Memoryscapes – Blurry Lines III is the third and final installment of a series of increasingly abstracted landscapes—but at first glance, these paintings don’t look like landscapes at all. Rather than displaying the appearance of a classically rendered landscape, each work captures precisely how artist Steve Alderton felt at a particular place and time.
Memories are not static aspects of the mind; in contrast, they are dynamic echoes of the past that grow and change with their owner. Likewise, Alderton’s Memoryscapes changes dramatically over the course of the three installments, dropping image details until only the core essence of the artist’s emotional memory remains. Blurry Lines I consists of Expressionist paintings of nature. Broad and visible brush strokes mold pastel blue, purple, and green acrylic paint into foggy, roughly outlined portrayals of trees, ponds, and skylines. The paintings in Blurry Lines II are still clearly landscapes, but more simplistic than the first series. The landscapes in this series are constructed of bold blocks of solid or slightly mottled color, and outlines are no longer present.
In the third installment of Blurry Lines, all visual realism has faded away, leaving emotion to shine in its full authenticity. The blocks of color that previously formed landscapes now stand abstractly on their own, allowing basic color and form to convey the emotion of memory. Alderton explained that as he paints, he recalls growing up in the midwest: a land full of farms that appear as patchwork colors when viewed from airplanes above. Even so, the paintings lack the clear-cut edges of farmland. The rough, blurred edges of the color blocks contrast structure with messiness—mirroring the disorder that exists within the regulated city of Washington, D.C. Alderton has lived and worked in a studio on Capitol Hill for over 20 years, and surmises that the city’s ordered chaos has impacted his artwork in this way.
Alderton has worked with a paintbrush for the majority of his two decade long career as an artist, but he challenged himself to paint with sponge rollers to create the textured blocks of Blurry Lines III. The rollers came in different sizes and textures, such that each applied paint in unique and often unexpected ways. “For an artist, it’s all about the surprise,” Alderton said. Once, the deep holes of a sponge roller created a variation of light and dark paint within a block of color—a beautiful, spontaneous effect that Alderton could not purposefully recreate.

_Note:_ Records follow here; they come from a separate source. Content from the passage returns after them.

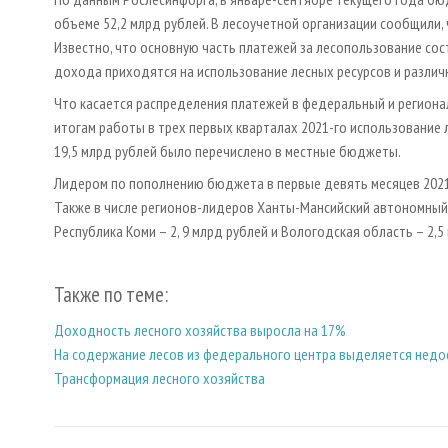
объеме 52,2 млрд рублей. В лесоучетной организации сообщили, 
Известно, что основную часть платежей за лесопользование сос
дохода приходятся на использование лесных ресурсов и разли
Что касается распределения платежей в федеральный и регион
итогам работы в трех первых кварталах 2021-го использование л
19,5 млрд рублей было перечислено в местные бюджеты.
Лидером по пополнению бюджета в первые девять месяцев 2021 г
Также в числе регионов-лидеров Ханты-Мансийский автономный ок
Республика Коми – 2, 9 млрд рублей и Вологодская область – 2,5
Также по теме:
Доходность лесного хозяйства выросла на 17%
На содержание лесов из федерального центра выделяется недо
Трансформация лесного хозяйства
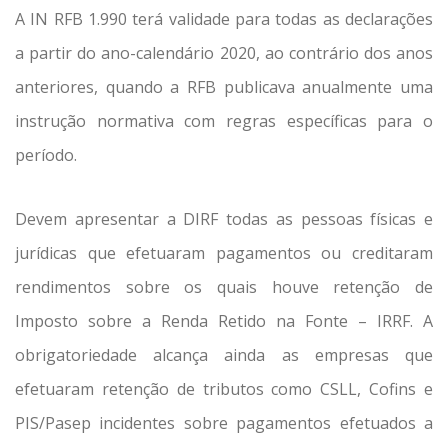
A IN RFB 1.990 terá validade para todas as declarações
a partir do ano-calendário 2020, ao contrário dos anos
anteriores, quando a RFB publicava anualmente uma
instrução normativa com regras específicas para o
período.
Devem apresentar a DIRF todas as pessoas físicas e
jurídicas que efetuaram pagamentos ou creditaram
rendimentos sobre os quais houve retenção de
Imposto sobre a Renda Retido na Fonte – IRRF. A
obrigatoriedade alcança ainda as empresas que
efetuaram retenção de tributos como CSLL, Cofins e
PIS/Pasep incidentes sobre pagamentos efetuados a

Each painting is not merely a unique season, but a specific day and time. To portray a February afternoon, Alderton painted blocks of purple, white, and black, like a hazy winter sky over snow and shining asphalt. The image is blurred, but the emotion is precise. “I’ve never met a purple I didn’t like,” Alderton said with a smile.
Once Alderton begins to lay paint on canvas, the practice becomes an emotional release: a mix of memories and the present moment. For this reason, an after-the-fact decision to change a single aspect of the painting requires Alderton to completely cover the old painting with a new one, for the time and emotion have since changed. Alderton pointed to the beauty of this process with the Italian word pentimento, which means the painting below a painting. Layer upon layer of paint coat the surface of each panel, forming a thick accumulation of texture over canvases that Alderon may have built nearly 20 years ago, long before the paintings were inspired. In this way, each painting of memory is laden with memories of its own from the history that each canvas has experienced. Older versions of each piece are visible at the edges of the canvas and between color blocks, building depth and demonstrating how old memories permeate daily life.
Blurry Lines III invites audiences to develop their own interpretations of each piece, embarking on a personal emotional journey. “I’ve forged my own language,” said Alderton in explaining how the paintings speak for themselves. None of the paintings have titles, enabling viewers to contemplate meaning independent from exterior direction. “When I’m working on a painting, it’s mine,” said Alderton. “When I’m done with it, it’s yours.”
For Alderton, the presentation of a series is as much an artform as the act of painting. The order of the paintings de-
termines how audiences perceive the underlying story, one that Alderton may not discover himself until he sets out to select an order. In the Touchstone Gallery, Blurry Lines III grows steadily darker as the paintings progress, opening with a bright portrayal of spring, and transitioning to darker representations of rainy summer days. The final painting, however, is an ode to summer, a collection of bright blue and purple hues. With this organization, Alderton realized that the series might have a spiritual symbolism for life, death, and rebirth, or for enduring hope after darker times.
As a whole, the Memoryscapes – Blurry Lines collection is a mirror of life, from the experience of vivid landscapes to the emotional footprints of lifelong memories. Alderton has lived on Capitol Hill since the 1980s, but he continues to carry fond memories of his hometown in Wisconsin. Likewise, his work reflects memories in the way that Alderton felt them in the moment of painting: a unification of past and present experience. During the painting process, he enters a sort of “trance,” as Alderton called it, or complete immersion into the artistic process. The abstract paintings capture the very essence of memory and emotion, and in this way, they are even more realistic than photographs.